Bottle Grove by Daniel Handler

Published by Bloomsbury Publishing on August 27, 2019

Novels about marriage (as opposed to romance) seem intended to persuade readers to remain single, which in my experience is good advice. Bottle Grove merges a giddiness of romance theme with a suffocation by marriage theme and adds a bit of crime to darken the plot. The overarching theme is that nothing remains static, no matter how much you might want your life to be untouched by change, a theme that is summarized in these lines: “You meet people and you tell them stories. You meet someone, you marry them, and they’re not part of the story you’re in. They are it. You’re the same story and it changes, every living day, you can never, never keep up.”

The story involves two married couples but it begins with two single men. Martin Icke and Stanford Bell own a bar called Bottle Grove in a place called Bottle Grove, a wooded area in San Francisco. The novel Bottle Grove is set during the height of the dot com years. A couple of wealthy characters work in the tech industry, early developers of the phone technology that allows phones to be tracked, making it possible for obsessive husbands to keep an electronic eye on their wives’ travels.

The story starts with a wedding at the bar. Martin meets Padgett, a drunken waitress supplied by the caterer. Stanford meets Reynard, a philandering vicar who disappears after a drunk driving accident. The groom is Ben Nickels and his bride is Rachel, who watches Reynard’s fiancé Nina scream at Reynard during the reception and wonders how much time will pass before she is screaming at Ben. He has not seen her true self because if people saw each other’s true selves before marriage, they would never wed. Rachel’s hope is to continue deceiving Ben “even, especially, when I want to tear my own eyes out and cannot sleep from trouble.”

Martin and Padgett are only together for a few days before a fellow known as the Vic intrudes on their budding relationship. The Vic’s life has intersected with Rachel’s in a depressing way that ties the stories together. Oddly enough — although it turns out to be not so odd at all — Martin is undisturbed by the Vic muscling in on Padgett. After all, Martin’s bar needs an infusion of money and the Vic has a lot of it, even if it is mostly the pretend money that fueled the dot com days. Martin suggests that Padgett move some of the Vic’s money in Martin’s direction. “She stands up then and there it is, plain in front of her, the two of them and how desperate they are.”

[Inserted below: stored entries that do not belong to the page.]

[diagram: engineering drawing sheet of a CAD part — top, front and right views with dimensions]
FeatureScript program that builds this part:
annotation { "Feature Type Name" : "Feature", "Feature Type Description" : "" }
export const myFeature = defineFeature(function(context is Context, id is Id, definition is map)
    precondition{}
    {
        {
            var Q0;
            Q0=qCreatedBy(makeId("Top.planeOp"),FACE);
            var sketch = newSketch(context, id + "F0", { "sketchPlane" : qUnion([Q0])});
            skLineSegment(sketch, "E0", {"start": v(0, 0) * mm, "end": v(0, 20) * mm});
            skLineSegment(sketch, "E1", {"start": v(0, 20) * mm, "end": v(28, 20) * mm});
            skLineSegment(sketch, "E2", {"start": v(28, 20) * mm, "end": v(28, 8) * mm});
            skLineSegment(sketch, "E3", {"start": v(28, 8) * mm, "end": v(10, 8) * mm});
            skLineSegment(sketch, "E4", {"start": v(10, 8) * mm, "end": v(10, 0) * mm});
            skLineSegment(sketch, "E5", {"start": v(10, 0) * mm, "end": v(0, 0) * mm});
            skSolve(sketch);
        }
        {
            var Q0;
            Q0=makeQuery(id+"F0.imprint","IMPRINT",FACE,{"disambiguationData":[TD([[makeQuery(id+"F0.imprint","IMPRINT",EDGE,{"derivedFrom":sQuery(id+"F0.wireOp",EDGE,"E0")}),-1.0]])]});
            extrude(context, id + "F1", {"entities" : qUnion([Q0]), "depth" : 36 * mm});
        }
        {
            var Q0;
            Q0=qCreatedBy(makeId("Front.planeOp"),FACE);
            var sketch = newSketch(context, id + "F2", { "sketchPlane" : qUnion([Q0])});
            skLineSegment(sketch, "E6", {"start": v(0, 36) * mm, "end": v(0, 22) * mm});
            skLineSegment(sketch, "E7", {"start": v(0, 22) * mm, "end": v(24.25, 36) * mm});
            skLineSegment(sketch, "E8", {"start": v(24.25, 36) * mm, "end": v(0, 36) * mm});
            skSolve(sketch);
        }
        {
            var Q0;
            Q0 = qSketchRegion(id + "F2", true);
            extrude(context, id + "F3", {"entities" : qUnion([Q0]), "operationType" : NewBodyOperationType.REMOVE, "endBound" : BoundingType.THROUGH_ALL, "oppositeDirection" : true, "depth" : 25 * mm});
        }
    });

Bottle Grove is a novel of snappy dialog and witty prose. The main characters have complicated personalities. Shallow characters lurk in the novel’s background as comic foils. Rachel (complicated) comes into the bar twice a week to complain about Ben (foil), who needs an app to remind him to be spontaneous. Reynard is like Jekyll and Hyde, both shallow and complicated as he ghosts through the story. Nina is a shallower version of Padgett, with whom she bonds over alcohol and her need for the security that (she believes) only a husband can provide.

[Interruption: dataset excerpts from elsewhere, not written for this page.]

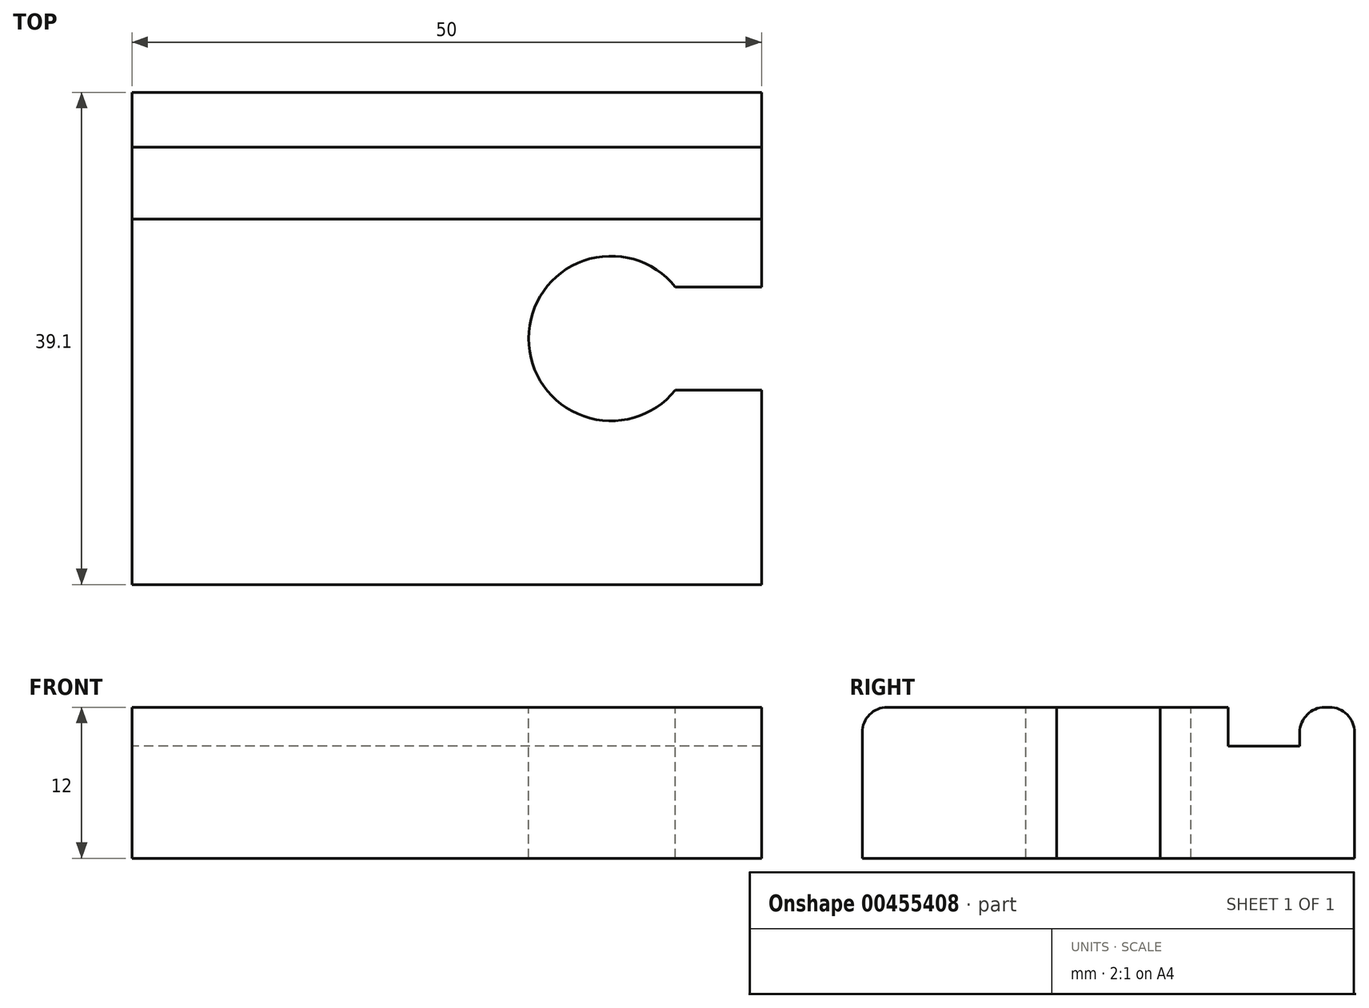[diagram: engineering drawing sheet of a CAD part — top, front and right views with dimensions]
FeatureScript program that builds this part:
annotation { "Feature Type Name" : "Feature", "Feature Type Description" : "" }
export const myFeature = defineFeature(function(context is Context, id is Id, definition is map)
    precondition{}
    {
        {
            var Q0;
            Q0=qCreatedBy(makeId("Top.planeOp"),FACE);
            var sketch = newSketch(context, id + "F0", { "sketchPlane" : qUnion([Q0])});
            skLineSegment(sketch, "E0.bottom", {"start": v(-25, 19.55) * mm, "end": v(25, 19.55) * mm});
            skLineSegment(sketch, "E0.top", {"start": v(-25, -19.55) * mm, "end": v(25, -19.55) * mm});
            skLineSegment(sketch, "E0.left", {"start": v(-25, 19.55) * mm, "end": v(-25, -19.55) * mm});
            skLineSegment(sketch, "E0.right", {"start": v(25, 19.55) * mm, "end": v(25, -19.55) * mm});
            skLineSegment(sketch, "E1", {"start": v(25, 0) * mm, "end": v(-25, 0) * mm, "construction": true});
            skLineSegment(sketch, "E2", {"start": v(0, 19.55) * mm, "end": v(0, -19.55) * mm, "construction": true});
            skSolve(sketch);
        }
        {
            var Q0;
            Q0=makeQuery(id+"F0.imprint","IMPRINT",FACE,{"disambiguationData":[TD([[makeQuery(id+"F0.imprint","IMPRINT",EDGE,{"derivedFrom":sQuery(id+"F0.wireOp",EDGE,"E0.bottom")}),-1.0]])]});
            extrude(context, id + "F1", {"entities" : qUnion([Q0]), "endBound" : BoundingType.SYMMETRIC, "depth" : 12 * mm});
        }
        {
            var Q0;
            Q0=makeQuery(id+"F1.opExtrude","CAP_FACE",FACE,{"disambiguationData":[OSD([sQuery(id+"F0.wireOp",EDGE,"E0.bottom"),sQuery(id+"F0.wireOp",EDGE,"E0.top"),sQuery(id+"F0.wireOp",EDGE,"E0.left"),sQuery(id+"F0.wireOp",EDGE,"E0.right")])],"isStart":false});
            var sketch = newSketch(context, id + "F2", { "sketchPlane" : qUnion([Q0])});
            skLineSegment(sketch, "E3", {"start": v(25, 0) * mm, "end": v(25, 4.1) * mm});
            skLineSegment(sketch, "E4", {"start": v(25, 4.1) * mm, "end": v(18.16, 4.1) * mm});
            skArc(sketch, "E5", {"start": v(18.16, 4.1) * mm, "mid": v(6.5, 0) * mm, "end": v(18.16, -4.1) * mm});
            skLineSegment(sketch, "E6", {"start": v(25, 0) * mm, "end": v(25, -4.1) * mm});
            skLineSegment(sketch, "E7", {"start": v(25, -4.1) * mm, "end": v(18.16, -4.1) * mm});
            skLineSegment(sketch, "E8", {"start": v(25, 15.2) * mm, "end": v(-25, 15.2) * mm});
            skLineSegment(sketch, "E9", {"start": v(-25, 15.2) * mm, "end": v(-25, 9.5) * mm});
            skLineSegment(sketch, "E10", {"start": v(-25, 9.5) * mm, "end": v(25, 9.5) * mm});
            skLineSegment(sketch, "E11", {"start": v(25, 9.5) * mm, "end": v(25, 15.2) * mm});
            skSolve(sketch);
        }
        {
            var Q0;
            Q0=makeQuery(id+"F2.imprint","IMPRINT",FACE,{"disambiguationData":[TD([[makeQuery(id+"F2.imprint","IMPRINT",EDGE,{"derivedFrom":sQuery(id+"F2.wireOp",EDGE,"E8")}),1.0]])]});
            extrude(context, id + "F3", {"entities" : qUnion([Q0]), "operationType" : NewBodyOperationType.REMOVE, "oppositeDirection" : true, "depth" : 3.1 * mm});
        }
        {
            var Q0;
            Q0=makeQuery(id+"F2.imprint","IMPRINT",FACE,{"disambiguationData":[TD([[makeQuery(id+"F2.imprint","IMPRINT",EDGE,{"derivedFrom":sQuery(id+"F2.wireOp",EDGE,"E3")}),-1.0]])]});
            extrude(context, id + "F4", {"entities" : qUnion([Q0]), "operationType" : NewBodyOperationType.REMOVE, "endBound" : BoundingType.UP_TO_NEXT, "oppositeDirection" : true, "depth" : 25 * mm});
        }
        {
            var Q0;
            Q0=makeQuery(id+"F1.opExtrude","CAP_EDGE",EDGE,{"disambiguationData":[OSD([sQuery(id+"F0.wireOp",EDGE,"E0.top")])],"isStart":false});
            var Q1;
            Q1=makeQuery(id+"FonFhPnYcRC40cm_1.boolean.opBoolean","COPY",EDGE,{"derivedFrom":makeQuery(id+"FonFhPnYcRC40cm_1.opExtrude","CAP_EDGE",EDGE,{"disambiguationData":[OSD([sQuery(id+"FOFUt4QlGWim4YD_1.1.FOkan6ajuEyo38N_1.1.F2.wireOp",EDGE,"E8")])],"isStart":true})});
            var Q2;
            Q2=makeQuery(id+"F3.boolean.opBoolean","COPY",EDGE,{"derivedFrom":makeQuery(id+"F3.opExtrude","CAP_EDGE",EDGE,{"disambiguationData":[OSD([sQuery(id+"F2.wireOp",EDGE,"E8")])],"isStart":true})});
            var Q3;
            Q3=makeQuery(id+"F1.opExtrude","CAP_EDGE",EDGE,{"disambiguationData":[OSD([sQuery(id+"F0.wireOp",EDGE,"E0.bottom")])],"isStart":false});
            fillet(context, id + "F5", {"entities" : qUnion([Q0, Q1, Q2, Q3]), "radius" : 2 * mm, "tangentPropagation" : true, "allowEdgeOverflow" : false});
        }
    });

Readers who do not like a book unless they like the characters should probably avoid Bottle Grove, as the characters tend to be self-centered and ethically challenged. Some are impulsive, some drink too much, most are barely in control of their lives, except for two tech moguls who control everyone else. None of the characters are admirable but they are recognizably human, doing their best to keep up with a rapidly changing world.

The story is dark, sometimes suggesting that horrors lurk just over the horizon. The plot moves forcefully, surprising the reader with sudden changes of direction, looping in ways that define new and unexpected relationships between the characters. Unpredictability is both the novel’s strength and the antidote to stagnation. Life is always changing in unexpected ways. The novel argues that even if the changes are not always positive, people who embrace the inevitability of change will never want it to end.